GRAND DRAMATIC APRÈS DÉJEÛNER.
SINCE the practice of giving entertainments to those who entertain the public has been adopted by those who got up the recent déjeûner to Mr. G. V. Brooke, it was determined by the friends of Mr. Stentor—the great interpreter of Fitzball—to invite that gentleman to a grand Spanish onion feast, which came off at the Cinder Cellars and Dust-hole of harmony, near the New Cut, Lambeth.
The room was hung with some of the best specimens from the theatrical gallery of Marks, and a magnificent portrait of Hicks, as Ivanhoe, picked out with tinfoil, and filled in with real red satin, occupied the centre of the wall over the seat of the Chairman. This masterly work of art was appropriately supported on its right by the well-known engraving of Mr. G. Almar, as the Knight of the Cross; and on its left by the highly finished etching of Mr. Crowther, as the Fiend of the Sepulchre. A group of Pantomime characters faced the door; and an equestrian piece representing "Miss Woolford in her favourite act of The Reaper," formed a pendant over the chimney-piece.
The supper was of the choicest kind, and embraced all the delicacies of the season that could be procured at the figure per head, which was fixed at the moderate tariff of ninepence, in order to embrace as many lovers of art—and onions—as possible. The pièce de résistance was a bit of the roast beef of old England, to which Ireland contributed her national potato, while Scotland sent her broth, and Wales was represented by a magnificent Welch rabbit. Nor was the Continent behind-hand in doing honour to the feast, for in peaceful proximity to the onion of Spain, stood the roll of France, the sausage of Germany, a flask of Lucca's luscious oil, and a few of the world-renowned sprouts of Brussels. After the cloth—and the crumbs—had been removed, the Chairman proposed the health of Mr. Stentor, who had made the voice of the drama heard in the midst of the hoots of a threepenny gallery, and who had fought more combats, assisted more defenceless females, unmasked more villains, and danced more hornpipes than any man in Europe.

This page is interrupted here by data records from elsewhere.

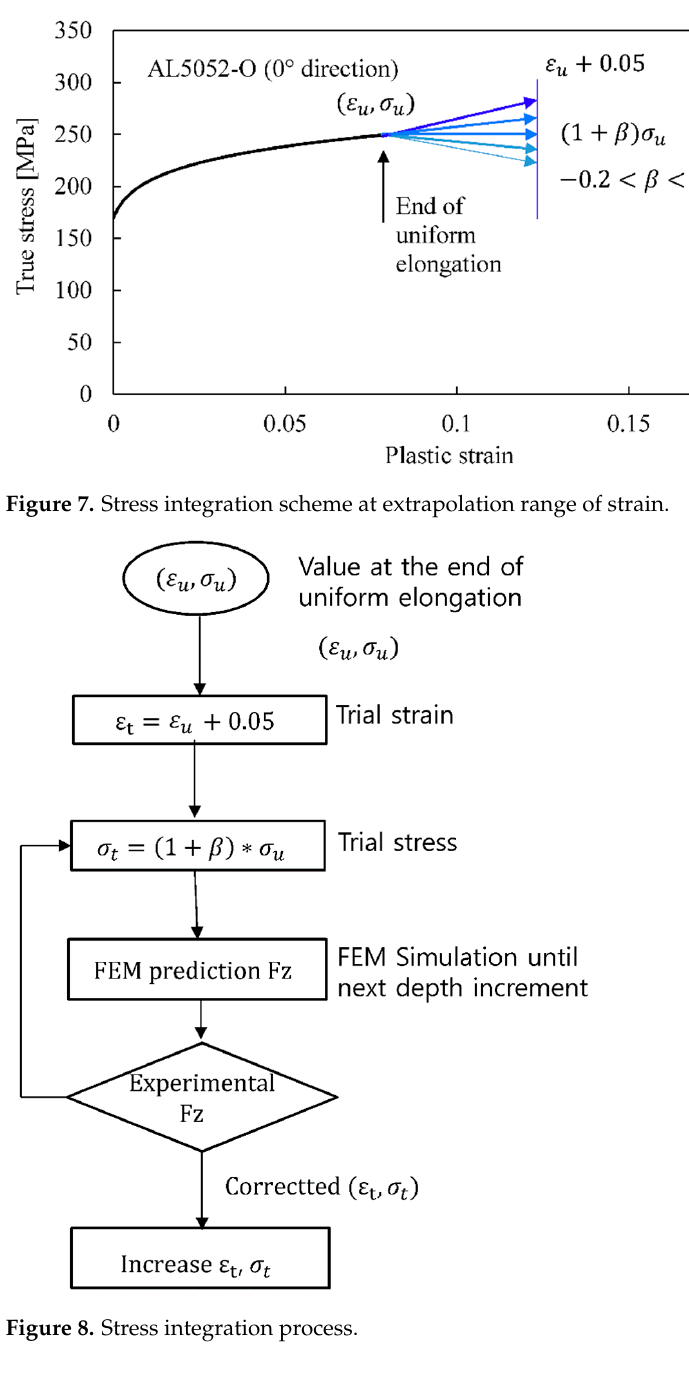
( b ) Figure 9. ( a ) Force prediction for the first three forming steps with the increment strain of (𝜀 (cid:3048) + 0.05) . ( b ) Best-fitted trial stress–trial strain in large strain range. The force prediction by the FEM model with the best-fitted trial stress–trial strain curve and FEM model with the Voce hardening equation was performed. In these simulations, the previously defined forming limit curve at fracture (FLCF) [12] was applied to predict the fracture occurrence. The forming limit curve at fracture for AA5052- O was illustrated as the following equation, where 𝜀 (cid:2869) and 𝜀 (cid:2870) are the major and minor strains, respectively. 𝜀 (cid:2869) = −1.04𝜀 (cid:2870) + 1.24 (7) During the simulation process, the fracture occurred in an element when its FLDCRT value, which is defined by the ratio of the major calculated strains ( 𝜀 (cid:2869)(cid:3030)(cid:3028)(cid:3039) ) and the FLCF values ( 𝜀 (cid:2869)(cid:3007)(cid:3013)(cid:3004)(cid:3007) ) at the same point for the minor strains ( 𝜀 (cid:2870) ), reached the unit value. In both simulations, if the FLDCRT value for elements in the center area was over the unit first, the elements were deleted (Figure 10a). However, the FEM model with the best- fitted trial stress–trial strain curve predicted the fracture at the 21st depth increment (forming depth is 5.25 mm), while the FEM model with the Voce hardening equation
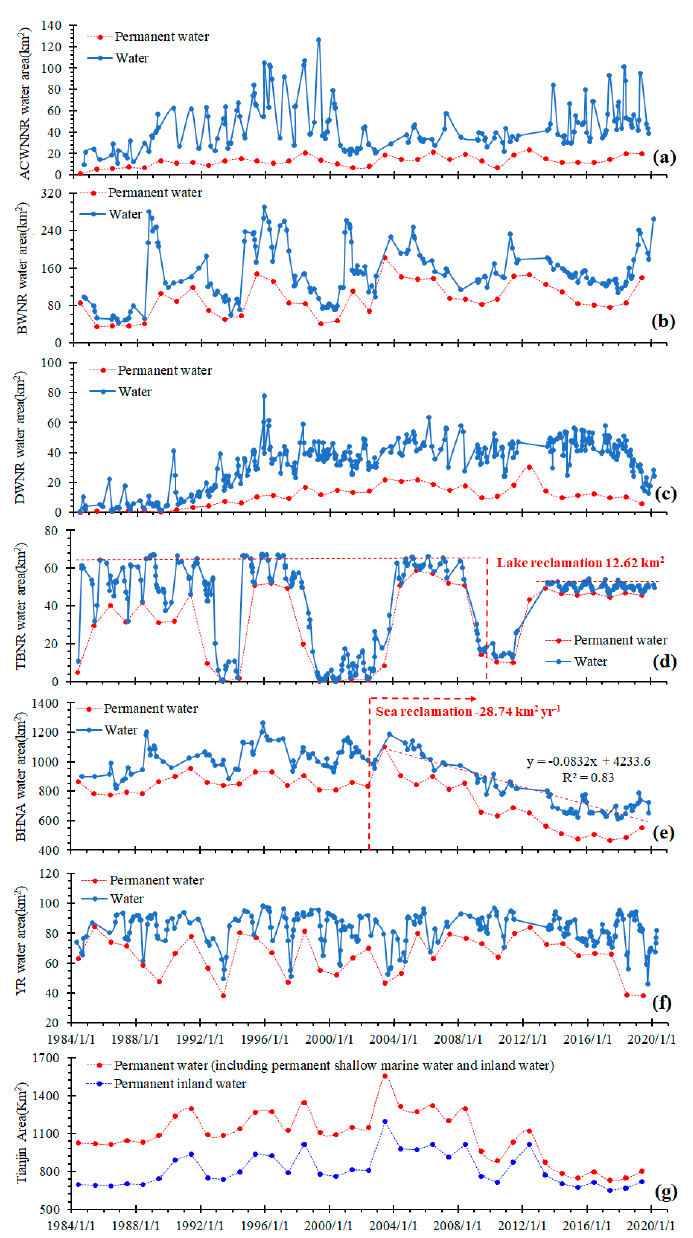
Figure 6. Long-term water area (blue dots) and permanent water area (red dots) changes for ACWNNR ( a ), BWNR ( b ), DWNR ( c ), TBNR ( d ), BHNA ( e ), YR ( f ) and Tianjin ( g ) during 1984–2019. The permanent water refers to pixels which were water for the duration of a calendar year. Note that the vertical dashed red lines represent the year when large area of land reclamation activities begins. The horizontal dashed red line in ( d ) represents mean largest water area before and after 2009. The oblique dashed red line in ( e ) represents the regression line for the water area after 2003.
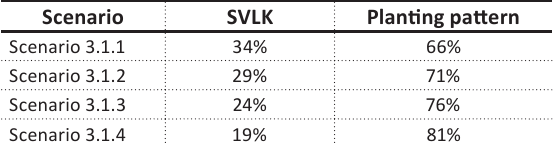
Table 5. Combination scenario 3.1 of sub-budget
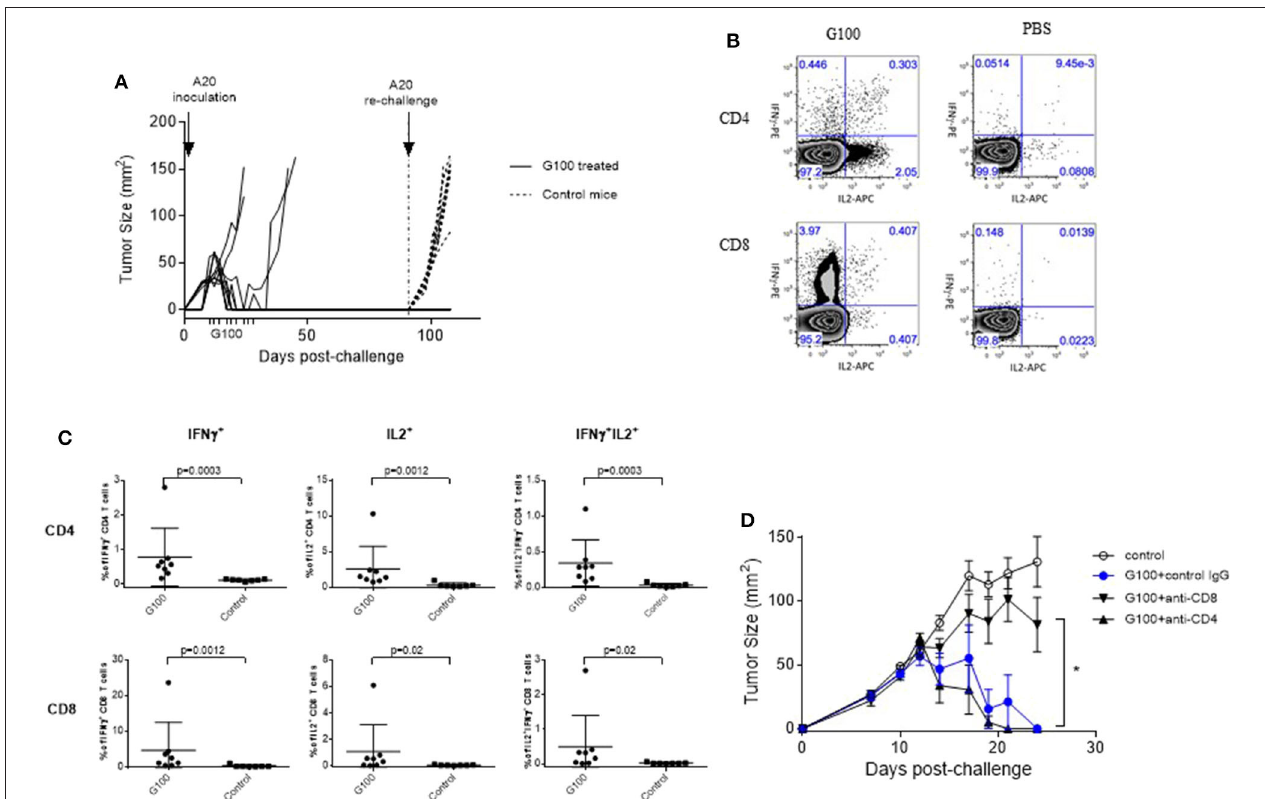
FIGURE 2 | G100 induces CD8T cell-mediated tumor protection and memory responses. (A) Rejection of A20 tumor re-challenge in G100-treated mice. On Day 7 after A20 tumor cell inoculation, mice with palpable A20 tumors started receiving GLA-SE treatment (10 µ g, 3x/week, for 3 weeks), as indicted on the x-axis. Six out of 10 treated mice had complete tumor regression and received a second tumor challenge on the opposite side of the original tumor at 3 months after the initial tumor inoculation (indicated by vertical dotted line on day 90). All these mice rejected the secondary tumor challenge, demonstrating the development of long-term immunity. Untreated mice developed tumor rapidly after A20 challenge, as shown in tumor growth curves with dotted lines. (B) Splenocytes were collected from G100-treated mice and naïve Balb/c mice ( n = 8 per group) and stimulated with irradiated A20 tumor cells at a 10:1 ratio with the addition of brefeldin A and cultured overnight. Then the cells were then either surface stained or permeabilized and stained with antibodies against IFN γ , IL2, and TNF α and analyzed by FACS. Shown are representative dot plots showing IL-2 and IFN γ production in CD4 and CD8T cells in splenocytes co-cultured with A20 tumor cells. For data analysis, cells were first gated as singlets based on FSC and SSC. Then the singlet cells were gated based on a viability dye. The live cells were gated for CD3 + T cells, which were further separated into CD4 and CD8T cells. (C) Summary graphs showing the levels of cytokine positive cells in CD4 and CD8T cells from GLA-treated or control naïve mice. (D) Tumor growth curves (mean ± sem) in mice that were treated with PBS, G100 (10 µ g GLA, 2%SE /mouse, 3 times/week for 3 weeks), or G100 plus CD4 or CD8T cell depletion. The depletion efficiency was more than 95% as measured by FACS (data not shown). Depletion of CD8T cells but not CD4T cells significantly abrogated the anti-tumor effects of G100. * p < 0.05 between G100 and G100 + CD8 depletion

When the applause had subsided, Mr. Stentor rose and modestly alluded to his own proud position. He expressed the highest reverence for his art, and declared that he felt almost awe-stricken when he trod the same boards that had been indented by the honoured heels of Hicks, and looked upon the same sky-borders that had been shaken by the screams of Cartlitch. He, Mr. Stentor, had had the honour of acting in the same company with those great men, and he must say that he felt his bosom swell when he remembered that the great Crowther had hung upon it when, as the tortured Khan, he lamented his "lost child;" and when he, Mr. Stentor, remembered that that "child" was no other than the illustrious Hicks, he, Mr. Stentor, felt that he had indeed, in the words of the immortal Amherst (J. H.), been "in goodly company." He, Mr. Stentor, would not hope to equal these great men, nor would he ask that the mantle of any of them should fall upon him; but if either of them should have an old coat to spare, he did humbly ask that he might be allowed to aspire to wear it.
Mr. Stentor's speech was received with the most enthusiastic clatter of pint pots, which lasted for several minutes.
The Chairman then pronounced a most impressive eulogium on Widdicomb, which was received in solemn silence.
This was responded to by a Shaksperian jester and clown to the ring, the friend and adviser of Widdicomb, who, among other advice, advised him to sit still and say nothing.
The Chairman, in the course of the evening, observed that "the drama could never be in a decline while it had the support of such lungs as those of his friend Stentor."
After the health of Mr. Biddles, of the Bower Saloon, who acknowledged the compliment with a neat nod, the party broke up at a late hour.